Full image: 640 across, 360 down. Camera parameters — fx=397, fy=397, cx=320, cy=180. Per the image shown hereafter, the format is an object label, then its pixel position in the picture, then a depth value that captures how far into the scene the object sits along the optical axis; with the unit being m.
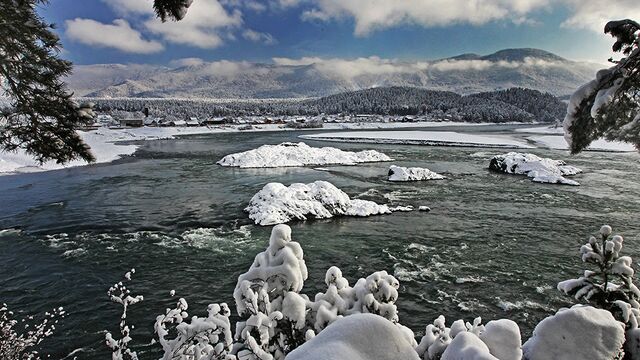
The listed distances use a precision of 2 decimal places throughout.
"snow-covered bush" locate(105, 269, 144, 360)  5.64
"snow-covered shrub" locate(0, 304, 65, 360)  6.31
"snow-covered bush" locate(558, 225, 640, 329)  5.15
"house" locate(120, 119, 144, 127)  131.84
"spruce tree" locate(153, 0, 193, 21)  4.52
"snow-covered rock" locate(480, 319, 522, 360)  3.73
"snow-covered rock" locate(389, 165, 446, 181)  33.50
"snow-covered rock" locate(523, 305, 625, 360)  3.60
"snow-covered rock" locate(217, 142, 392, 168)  42.09
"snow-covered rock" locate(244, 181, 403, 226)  21.89
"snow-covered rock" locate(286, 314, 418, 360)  2.26
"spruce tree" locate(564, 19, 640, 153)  4.44
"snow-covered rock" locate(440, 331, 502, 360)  2.96
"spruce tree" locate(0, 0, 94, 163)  5.53
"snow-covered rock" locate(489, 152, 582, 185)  33.34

——————

All of the records should be set down exactly, minus the pictures they hold.

Full image: 640 across, 360 down. Camera parameters — fx=397, fy=397, cx=320, cy=180. Per the image shown hereafter, the format is an object label, then its pixel position in the picture, then a depth value that captures how far into the scene the object sits along the optical axis; with the unit being m.
The listed distances use a precision of 2 decimal places throughout.
"snow-covered bush" locate(105, 269, 144, 360)  5.64
"snow-covered shrub" locate(0, 304, 65, 360)  6.31
"snow-covered bush" locate(558, 225, 640, 329)  5.15
"house" locate(120, 119, 144, 127)  131.84
"spruce tree" locate(153, 0, 193, 21)  4.52
"snow-covered rock" locate(480, 319, 522, 360)  3.73
"snow-covered rock" locate(389, 165, 446, 181)  33.50
"snow-covered rock" locate(523, 305, 625, 360)  3.60
"snow-covered rock" locate(217, 142, 392, 168)  42.09
"snow-covered rock" locate(244, 181, 403, 226)  21.89
"snow-covered rock" locate(286, 314, 418, 360)  2.26
"spruce tree" locate(564, 19, 640, 153)  4.44
"snow-covered rock" locate(440, 331, 502, 360)  2.96
"spruce tree" locate(0, 0, 94, 163)  5.53
"snow-covered rock" locate(489, 152, 582, 185)  33.34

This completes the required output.